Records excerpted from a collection
────────────────

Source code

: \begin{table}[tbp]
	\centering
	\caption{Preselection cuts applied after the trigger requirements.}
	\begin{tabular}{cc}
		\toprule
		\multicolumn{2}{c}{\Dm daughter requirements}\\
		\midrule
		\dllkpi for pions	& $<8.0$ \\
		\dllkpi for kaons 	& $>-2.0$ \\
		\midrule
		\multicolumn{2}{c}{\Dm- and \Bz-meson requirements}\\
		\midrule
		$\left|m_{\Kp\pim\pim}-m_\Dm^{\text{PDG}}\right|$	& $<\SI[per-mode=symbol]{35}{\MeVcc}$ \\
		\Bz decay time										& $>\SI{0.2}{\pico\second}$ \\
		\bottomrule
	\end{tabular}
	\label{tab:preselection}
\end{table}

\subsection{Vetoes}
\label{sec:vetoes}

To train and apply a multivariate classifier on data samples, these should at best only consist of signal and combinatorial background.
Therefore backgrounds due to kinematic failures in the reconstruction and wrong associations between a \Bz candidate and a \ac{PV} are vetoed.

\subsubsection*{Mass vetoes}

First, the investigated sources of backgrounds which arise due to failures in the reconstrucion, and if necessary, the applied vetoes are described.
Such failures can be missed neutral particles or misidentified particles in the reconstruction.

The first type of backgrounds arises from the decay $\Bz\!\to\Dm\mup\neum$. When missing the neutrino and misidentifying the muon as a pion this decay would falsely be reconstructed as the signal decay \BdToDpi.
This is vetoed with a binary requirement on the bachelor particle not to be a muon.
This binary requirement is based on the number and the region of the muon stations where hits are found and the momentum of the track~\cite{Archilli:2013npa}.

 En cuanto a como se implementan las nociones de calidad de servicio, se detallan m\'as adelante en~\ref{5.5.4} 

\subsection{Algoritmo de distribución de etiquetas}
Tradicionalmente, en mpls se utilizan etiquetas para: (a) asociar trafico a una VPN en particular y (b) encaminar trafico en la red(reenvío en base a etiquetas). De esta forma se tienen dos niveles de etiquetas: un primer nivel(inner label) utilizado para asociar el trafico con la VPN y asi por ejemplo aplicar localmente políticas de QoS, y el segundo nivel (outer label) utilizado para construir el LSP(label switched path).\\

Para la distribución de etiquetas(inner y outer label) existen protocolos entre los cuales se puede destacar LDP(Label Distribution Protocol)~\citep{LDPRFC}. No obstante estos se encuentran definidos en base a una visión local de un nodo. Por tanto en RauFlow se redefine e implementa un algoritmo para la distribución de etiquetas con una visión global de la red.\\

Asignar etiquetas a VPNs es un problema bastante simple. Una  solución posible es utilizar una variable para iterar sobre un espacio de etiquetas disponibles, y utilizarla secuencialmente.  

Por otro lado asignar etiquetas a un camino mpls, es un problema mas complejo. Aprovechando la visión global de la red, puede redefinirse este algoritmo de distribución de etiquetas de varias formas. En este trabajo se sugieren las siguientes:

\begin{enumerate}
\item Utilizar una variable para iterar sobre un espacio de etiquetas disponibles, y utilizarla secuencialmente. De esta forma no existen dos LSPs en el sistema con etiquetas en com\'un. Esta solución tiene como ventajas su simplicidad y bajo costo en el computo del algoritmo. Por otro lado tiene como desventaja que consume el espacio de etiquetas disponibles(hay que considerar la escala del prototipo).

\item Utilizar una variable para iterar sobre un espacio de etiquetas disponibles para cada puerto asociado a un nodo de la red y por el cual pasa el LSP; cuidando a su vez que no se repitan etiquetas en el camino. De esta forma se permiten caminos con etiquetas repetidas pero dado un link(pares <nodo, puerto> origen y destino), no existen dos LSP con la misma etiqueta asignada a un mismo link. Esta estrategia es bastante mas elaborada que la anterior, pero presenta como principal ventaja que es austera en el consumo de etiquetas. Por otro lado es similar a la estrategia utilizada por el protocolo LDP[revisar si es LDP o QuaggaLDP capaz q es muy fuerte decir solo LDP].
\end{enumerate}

────────────────

:: Task requirements ::
Would you please write out all the entries exactly?

:: Output of the exercise ::
Source code

: \begin{table}[tbp]
	\centering
	\caption{Preselection cuts applied after the trigger requirements.}
	\begin{tabular}{cc}
		\toprule
		\multicolumn{2}{c}{\Dm daughter requirements}\\
		\midrule
		\dllkpi for pions	& $<8.0$ \\
		\dllkpi for kaons 	& $>-2.0$ \\
		\midrule
		\multicolumn{2}{c}{\Dm- and \Bz-meson requirements}\\
		\midrule
		$\left|m_{\Kp\pim\pim}-m_\Dm^{\text{PDG}}\right|$	& $<\SI[per-mode=symbol]{35}{\MeVcc}$ \\
		\Bz decay time										& $>\SI{0.2}{\pico\second}$ \\
		\bottomrule
	\end{tabular}
	\label{tab:preselection}
\end{table}

\subsection{Vetoes}
\label{sec:vetoes}

To train and apply a multivariate classifier on data samples, these should at best only consist of signal and combinatorial background.
Therefore backgrounds due to kinematic failures in the reconstruction and wrong associations between a \Bz candidate and a \ac{PV} are vetoed.

\subsubsection*{Mass vetoes}

First, the investigated sources of backgrounds which arise due to failures in the reconstrucion, and if necessary, the applied vetoes are described.
Such failures can be missed neutral particles or misidentified particles in the reconstruction.

The first type of backgrounds arises from the decay $\Bz\!\to\Dm\mup\neum$. When missing the neutrino and misidentifying the muon as a pion this decay would falsely be reconstructed as the signal decay \BdToDpi.
This is vetoed with a binary requirement on the bachelor particle not to be a muon.
This binary requirement is based on the number and the region of the muon stations where hits are found and the momentum of the track~\cite{Archilli:2013npa}.

 En cuanto a como se implementan las nociones de calidad de servicio, se detallan m\'as adelante en~\ref{5.5.4} 

\subsection{Algoritmo de distribución de etiquetas}
Tradicionalmente, en mpls se utilizan etiquetas para: (a) asociar trafico a una VPN en particular y (b) encaminar trafico en la red(reenvío en base a etiquetas). De esta forma se tienen dos niveles de etiquetas: un primer nivel(inner label) utilizado para asociar el trafico con la VPN y asi por ejemplo aplicar localmente políticas de QoS, y el segundo nivel (outer label) utilizado para construir el LSP(label switched path).\\

Para la distribución de etiquetas(inner y outer label) existen protocolos entre los cuales se puede destacar LDP(Label Distribution Protocol)~\citep{LDPRFC}. No obstante estos se encuentran definidos en base a una visión local de un nodo. Por tanto en RauFlow se redefine e implementa un algoritmo para la distribución de etiquetas con una visión global de la red.\\

Asignar etiquetas a VPNs es un problema bastante simple. Una  solución posible es utilizar una variable para iterar sobre un espacio de etiquetas disponibles, y utilizarla secuencialmente.  

Por otro lado asignar etiquetas a un camino mpls, es un problema mas complejo. Aprovechando la visión global de la red, puede redefinirse este algoritmo de distribución de etiquetas de varias formas. En este trabajo se sugieren las siguientes:

\begin{enumerate}
\item Utilizar una variable para iterar sobre un espacio de etiquetas disponibles, y utilizarla secuencialmente. De esta forma no existen dos LSPs en el sistema con etiquetas en com\'un. Esta solución tiene como ventajas su simplicidad y bajo costo en el computo del algoritmo. Por otro lado tiene como desventaja que consume el espacio de etiquetas disponibles(hay que considerar la escala del prototipo).

\item Utilizar una variable para iterar sobre un espacio de etiquetas disponibles para cada puerto asociado a un nodo de la red y por el cual pasa el LSP; cuidando a su vez que no se repitan etiquetas en el camino. De esta forma se permiten caminos con etiquetas repetidas pero dado un link(pares <nodo, puerto> origen y destino), no existen dos LSP con la misma etiqueta asignada a un mismo link. Esta estrategia es bastante mas elaborada que la anterior, pero presenta como principal ventaja que es austera en el consumo de etiquetas. Por otro lado es similar a la estrategia utilizada por el protocolo LDP[revisar si es LDP o QuaggaLDP capaz q es muy fuerte decir solo LDP].
\end{enumerate}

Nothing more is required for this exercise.